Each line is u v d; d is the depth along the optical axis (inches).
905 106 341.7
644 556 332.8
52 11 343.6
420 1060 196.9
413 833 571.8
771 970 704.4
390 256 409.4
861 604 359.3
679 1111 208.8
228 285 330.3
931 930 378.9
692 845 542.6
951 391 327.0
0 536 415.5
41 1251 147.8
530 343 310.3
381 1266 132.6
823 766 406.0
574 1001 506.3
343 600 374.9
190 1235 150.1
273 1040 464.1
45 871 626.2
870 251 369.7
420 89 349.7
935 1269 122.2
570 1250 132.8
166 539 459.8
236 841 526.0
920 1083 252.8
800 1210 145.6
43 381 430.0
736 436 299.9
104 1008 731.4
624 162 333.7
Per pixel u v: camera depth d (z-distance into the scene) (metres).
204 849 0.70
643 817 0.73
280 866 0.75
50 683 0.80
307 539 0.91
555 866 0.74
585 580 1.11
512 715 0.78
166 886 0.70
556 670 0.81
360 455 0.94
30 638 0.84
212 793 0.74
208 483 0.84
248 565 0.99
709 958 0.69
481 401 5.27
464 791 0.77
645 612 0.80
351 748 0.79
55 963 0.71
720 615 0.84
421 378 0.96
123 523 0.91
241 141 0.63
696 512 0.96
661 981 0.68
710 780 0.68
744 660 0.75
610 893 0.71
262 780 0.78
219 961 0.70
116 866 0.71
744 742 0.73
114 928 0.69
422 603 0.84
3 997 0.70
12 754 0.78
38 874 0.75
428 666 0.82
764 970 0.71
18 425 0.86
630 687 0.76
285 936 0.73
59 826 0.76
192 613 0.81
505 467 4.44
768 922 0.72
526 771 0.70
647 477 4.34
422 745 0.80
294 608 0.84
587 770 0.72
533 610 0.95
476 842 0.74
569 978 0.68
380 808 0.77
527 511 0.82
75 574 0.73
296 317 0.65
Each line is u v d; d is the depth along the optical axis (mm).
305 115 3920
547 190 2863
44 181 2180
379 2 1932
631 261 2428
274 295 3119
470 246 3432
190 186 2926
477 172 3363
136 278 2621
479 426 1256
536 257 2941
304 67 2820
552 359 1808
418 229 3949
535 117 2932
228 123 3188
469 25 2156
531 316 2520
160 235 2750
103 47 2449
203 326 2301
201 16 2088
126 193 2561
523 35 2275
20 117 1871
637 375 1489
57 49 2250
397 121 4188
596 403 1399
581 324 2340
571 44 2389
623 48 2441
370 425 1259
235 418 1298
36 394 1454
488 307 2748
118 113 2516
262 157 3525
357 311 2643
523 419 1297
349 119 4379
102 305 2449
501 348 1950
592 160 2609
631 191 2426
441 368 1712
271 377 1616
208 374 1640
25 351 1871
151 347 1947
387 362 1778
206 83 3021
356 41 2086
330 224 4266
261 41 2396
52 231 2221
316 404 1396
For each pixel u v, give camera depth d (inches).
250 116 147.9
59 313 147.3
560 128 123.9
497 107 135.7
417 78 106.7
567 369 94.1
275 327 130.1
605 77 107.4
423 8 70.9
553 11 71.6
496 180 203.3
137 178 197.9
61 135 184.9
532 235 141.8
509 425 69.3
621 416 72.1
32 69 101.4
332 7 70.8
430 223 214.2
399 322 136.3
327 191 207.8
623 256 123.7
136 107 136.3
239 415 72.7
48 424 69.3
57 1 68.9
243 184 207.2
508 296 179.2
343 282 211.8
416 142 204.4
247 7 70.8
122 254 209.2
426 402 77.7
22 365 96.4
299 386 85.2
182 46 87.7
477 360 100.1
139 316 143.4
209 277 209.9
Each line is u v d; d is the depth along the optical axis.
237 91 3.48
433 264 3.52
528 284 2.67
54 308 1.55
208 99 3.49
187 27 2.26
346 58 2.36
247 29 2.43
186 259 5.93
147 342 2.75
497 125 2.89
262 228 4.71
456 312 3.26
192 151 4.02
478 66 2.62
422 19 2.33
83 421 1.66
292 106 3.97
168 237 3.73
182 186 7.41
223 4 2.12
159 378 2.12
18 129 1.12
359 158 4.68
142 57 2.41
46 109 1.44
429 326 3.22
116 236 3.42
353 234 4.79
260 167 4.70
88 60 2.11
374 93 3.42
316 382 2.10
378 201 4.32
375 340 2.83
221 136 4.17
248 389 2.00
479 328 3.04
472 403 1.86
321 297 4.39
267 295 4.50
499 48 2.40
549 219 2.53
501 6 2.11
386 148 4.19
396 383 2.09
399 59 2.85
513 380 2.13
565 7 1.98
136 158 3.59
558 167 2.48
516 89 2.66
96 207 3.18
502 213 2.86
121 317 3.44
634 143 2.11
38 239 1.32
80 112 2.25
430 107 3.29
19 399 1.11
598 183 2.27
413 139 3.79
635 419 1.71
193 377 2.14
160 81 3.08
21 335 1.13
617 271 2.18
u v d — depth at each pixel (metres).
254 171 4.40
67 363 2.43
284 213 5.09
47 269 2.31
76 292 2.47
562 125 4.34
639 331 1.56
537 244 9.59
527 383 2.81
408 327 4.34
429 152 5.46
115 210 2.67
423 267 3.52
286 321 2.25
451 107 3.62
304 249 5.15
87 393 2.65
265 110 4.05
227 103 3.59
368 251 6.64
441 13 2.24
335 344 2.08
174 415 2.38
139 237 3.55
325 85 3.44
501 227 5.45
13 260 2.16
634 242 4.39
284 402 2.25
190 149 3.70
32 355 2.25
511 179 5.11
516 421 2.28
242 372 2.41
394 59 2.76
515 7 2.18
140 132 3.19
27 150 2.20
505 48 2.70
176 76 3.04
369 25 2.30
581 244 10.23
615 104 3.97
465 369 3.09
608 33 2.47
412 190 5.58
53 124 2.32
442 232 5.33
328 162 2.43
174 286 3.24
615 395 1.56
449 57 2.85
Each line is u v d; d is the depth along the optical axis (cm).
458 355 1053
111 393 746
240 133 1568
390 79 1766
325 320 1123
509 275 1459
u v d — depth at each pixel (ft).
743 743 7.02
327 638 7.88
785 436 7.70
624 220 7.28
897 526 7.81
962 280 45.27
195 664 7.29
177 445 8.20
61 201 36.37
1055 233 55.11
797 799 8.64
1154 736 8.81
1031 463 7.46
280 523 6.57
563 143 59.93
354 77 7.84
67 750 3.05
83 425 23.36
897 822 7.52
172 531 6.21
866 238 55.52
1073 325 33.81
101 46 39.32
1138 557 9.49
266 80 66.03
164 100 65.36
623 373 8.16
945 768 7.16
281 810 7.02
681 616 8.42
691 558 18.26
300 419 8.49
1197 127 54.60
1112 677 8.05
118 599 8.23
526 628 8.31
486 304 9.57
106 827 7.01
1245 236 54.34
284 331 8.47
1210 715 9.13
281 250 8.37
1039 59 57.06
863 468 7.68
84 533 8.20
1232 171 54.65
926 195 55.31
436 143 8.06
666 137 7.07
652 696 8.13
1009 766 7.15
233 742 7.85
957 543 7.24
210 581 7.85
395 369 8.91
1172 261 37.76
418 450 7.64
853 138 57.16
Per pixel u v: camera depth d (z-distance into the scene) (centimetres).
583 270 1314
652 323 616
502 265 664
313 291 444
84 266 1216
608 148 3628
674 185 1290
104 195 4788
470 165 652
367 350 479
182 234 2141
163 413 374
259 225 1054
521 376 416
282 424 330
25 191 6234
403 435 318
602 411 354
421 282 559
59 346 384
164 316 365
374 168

◆ EXERCISE GOAL
If a line in the material above contains "pixel", show that line.

◆ YOUR RESPONSE
Per pixel u v: camera depth d (z-distance into the scene) (metres).
For each pixel u v, give camera depth d (inches).
u v d — depth at each pixel (metres).
u v d — depth at each pixel (ft).
Per pixel u v: camera depth d (z-distance into the scene) (centimetres).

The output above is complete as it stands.